A Jewish mother in Germany is taking her son out of a public high school because of frequent anti-Semitic comments in the classroom.
Though her son was not personally targeted by the comments, the atmosphere at the school in the city of Offenbach, near Frankfurt, led Alina R. to make the move.
She told the German news media that teachers and administrators had failed to react to the anti-Semitic comments thrown casually around the classroom. Comments such as “It’s as hot and humid as Auschwitz in here” or “you Jew” are common, she said, noting that her son’s Jewish identity is not public.
The 16-year-old will transfer to a private school where, Alina R. said, such problems are less common since the private school takes greater care to call out and punish such behavior.
According to German news reports, Alina R. had encouraged her son to speak with a teacher about the problem and the teacher did not take any action.
Meanwhile, the Federal Ministry of Justice will increase the punishment for crimes with anti-Semitic motivation.

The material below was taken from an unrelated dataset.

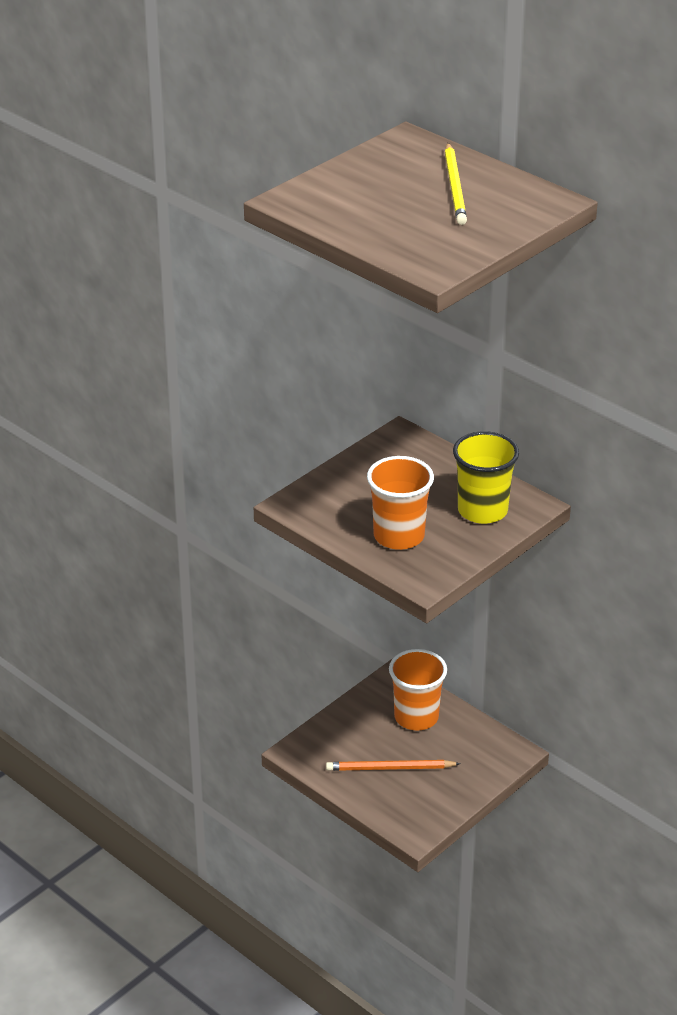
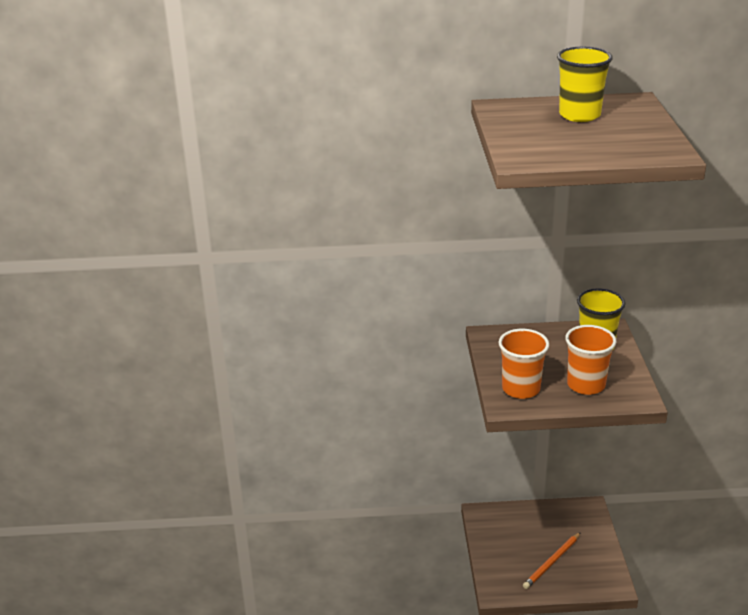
camera: 45 degrees left, 5 degrees down
orange cup [389,649,447,731] -> orange cup moved to [499,329,549,399]
yellow pencil [445,143,467,225] -> yellow cup [557,47,613,122]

Justice Minister Christine Lambrecht announced her planned amendment to the law on Thursday, saying that she was “ashamed of the fact that Jews in Germany no longer feel safe, that even many think about leaving the country.” She expects the parliament to pass the change by the end of the year.

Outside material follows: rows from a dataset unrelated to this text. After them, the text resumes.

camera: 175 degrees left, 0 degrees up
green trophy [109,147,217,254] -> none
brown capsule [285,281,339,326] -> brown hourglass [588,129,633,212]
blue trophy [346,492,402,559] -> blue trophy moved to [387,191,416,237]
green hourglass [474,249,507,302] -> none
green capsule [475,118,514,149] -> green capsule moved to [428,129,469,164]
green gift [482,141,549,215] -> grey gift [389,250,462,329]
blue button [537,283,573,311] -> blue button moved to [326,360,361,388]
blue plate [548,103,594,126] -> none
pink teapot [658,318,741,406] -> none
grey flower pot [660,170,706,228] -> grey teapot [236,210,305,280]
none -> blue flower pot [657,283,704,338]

Josef Schuster, head of the the Central Council of Jews in Germany, called it an “important step.”
“Anti-Semitic motivations must be considered separately and as aggravating circumstances in the sentencing,” he said.
Schuster had argued for the inclusion of “anti-Semitism” in the list of motivations drawing a harsher punishment. The list currently includes racist and xenophobic motivations, among others.